Do some of the Earth-sized planets around a dwarf star called TRAPPIST-1, just 40 light-years away, have liquid water? Newly reported findings from the Hubble Space Telescope give astrobiologists continued cause for hope.
The seven TRAPPIST-1 planets created a sensation in February because they’re the biggest assemblage of Earth-scale worlds known to exist in a single planetary system. What’s more, three of the planets – known by the letters e, f and g – are in an orbital region where scientists say water could exist in liquid form.
That’s thought to be a key condition for life as we know it, which is why the region is known as TRAPPIST-1’s “habitable zone.”
But is the water really there? To get at that question, astronomers used Hubble to study the amount of ultraviolet radiation received by the planets, and what that might be doing to their atmospheres.
“Ultraviolet radiation is an important factor in the atmospheric evolution of planets,” Vincent Bourrier, an astronomer from the Observatoire de l’Université de Genève in Switzerland, explained today in a news release. “As in our own atmosphere, where ultraviolet sunlight breaks molecules apart, ultraviolet starlight can break water vapor in the atmospheres of exoplanets into hydrogen and oxygen.”
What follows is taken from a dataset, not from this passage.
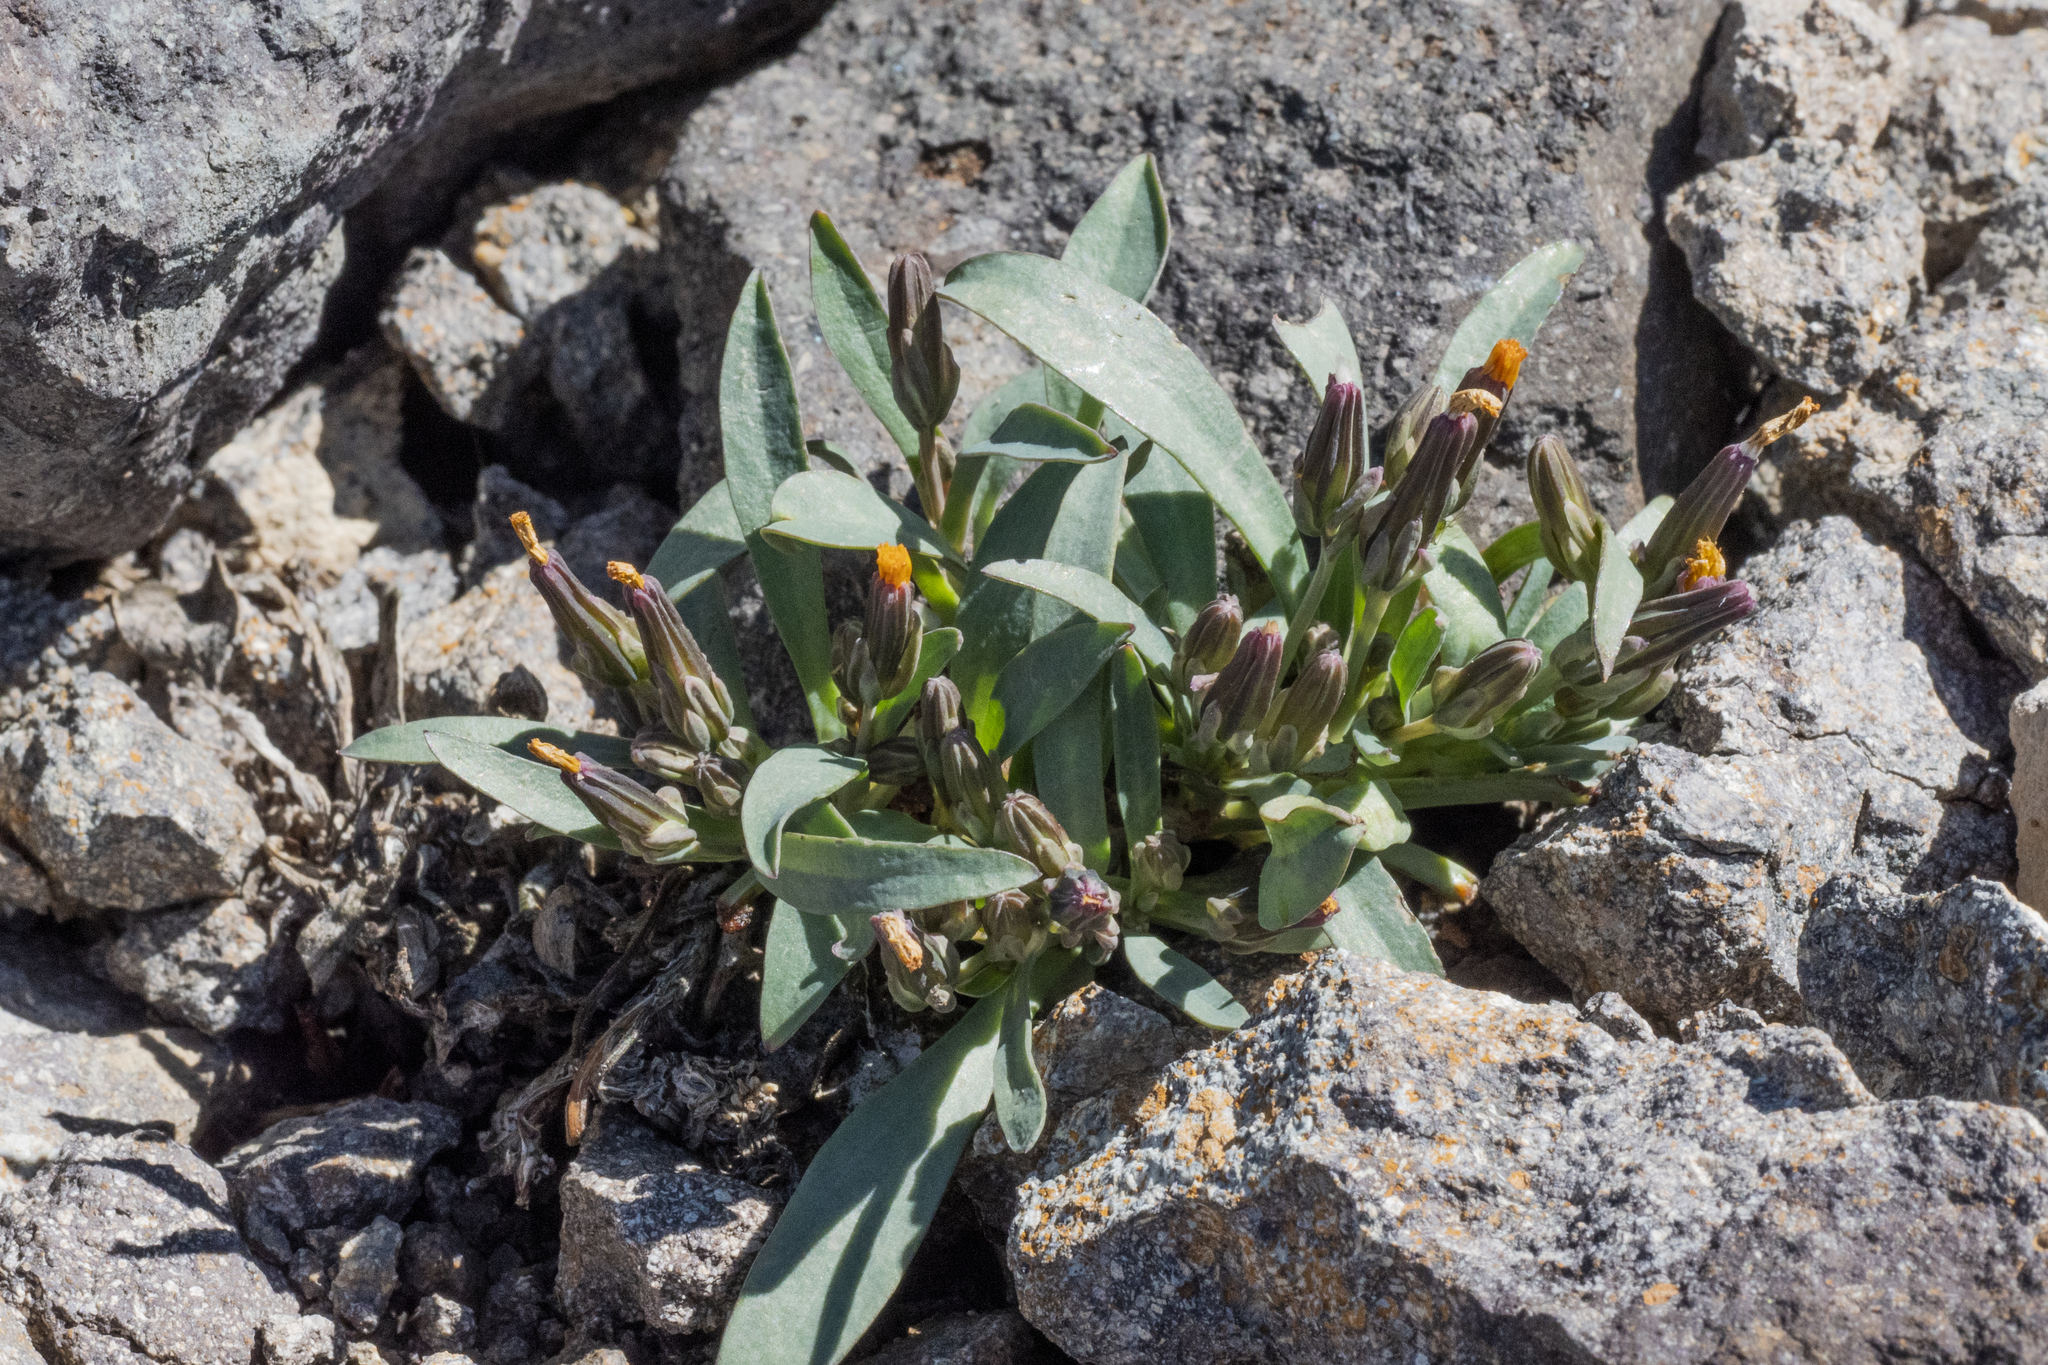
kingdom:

After the UV radiation breaks apart the H2O, some of those hydrogen and oxygen molecules should be cooked out of the atmosphere by higher-energy UV light and X-rays.
Bourrier and his colleagues analyzed data from Hubble’s Space Telescope Imaging Spectrograph, looking for signs of hydrogen surrounding the TRAPPIST-1 worlds. The results on that front were inconclusive, but they were able to measure changes in the strength of the star’s UV radiation.
The researchers factored those readings into a computer model that suggested a large amount of water vapor should have been broken down over the past 8 billion years.
‘Hopes are still high’
In a paper published by The Astronomical Journal, the researchers say the innermost planets could have lost 20 times as much water as there is in Earth’s oceans. The farther-out planets should have lost far less water – about than three oceans’ worth each.
Those planets – such as e, f and g – might still retain water on their surfaces and in their interiors.
“In terms of habitability, this is a positive step forward to say that hopes are still high,” MIT planetary scientist Julien de Wit, a co-author of the study, said in a news release. “This concludes that a few of these outer planets could have been able to hold onto some water, if they accumulated enough during their formation. But we need to gather more information and actually see a hint of water, which we haven’t found yet.”
The team is planning another Hubble observing run to look for clouds of hydrogen that should pass over the TRAPPIST-1 star as the planets make their transits.
For life, let there be ultraviolet light
Coincidentally, a different study published in The Astrophysical Journal suggests that ultraviolet radiation may have played a critical role in the emergence of life on Earth by powering the chemical reactions that created ribonucleic acid, or RNA.
That implies that a certain level of UV light, not too much and not too little, might be needed to kick-start life in other planetary systems as well.
“It would be like having a pile of wood and kindling and wanting to light a fire, but not having a match,” lead author Sukrit Ranjan, an astronomer at the Harvard-Smithsonian Center for Astrophysics, said in a news release. “Our research shows that the right amount of UV light might be one of the matches that gets life as we know it to ignite.”
In addition to Bourrier and de Wit, the authors of “Temporal Evolution of the High-Energy Irradiation and Water Content of TRAPPIST-1 Exoplanets” include E. Bolmont, V. Stamenkovic, P. J. Wheatley, A. J. Burgasser, L. Delrez, B.-O. Demory, D. Ehrenreich, M. Gillon, E. Jehin, J. Leconte, S. M. Lederer, N. Lewis, A.H.M.J. Triaud and V. van Grootel.
In addition to Ranjan, the authors of “The Surface UV Environment on Planets Orbiting M-Dwarfs: Implications for Prebiotic Chemistry and Need for Experimental Follow-up” include Robin Wordsworth and Dimitar Sasselov.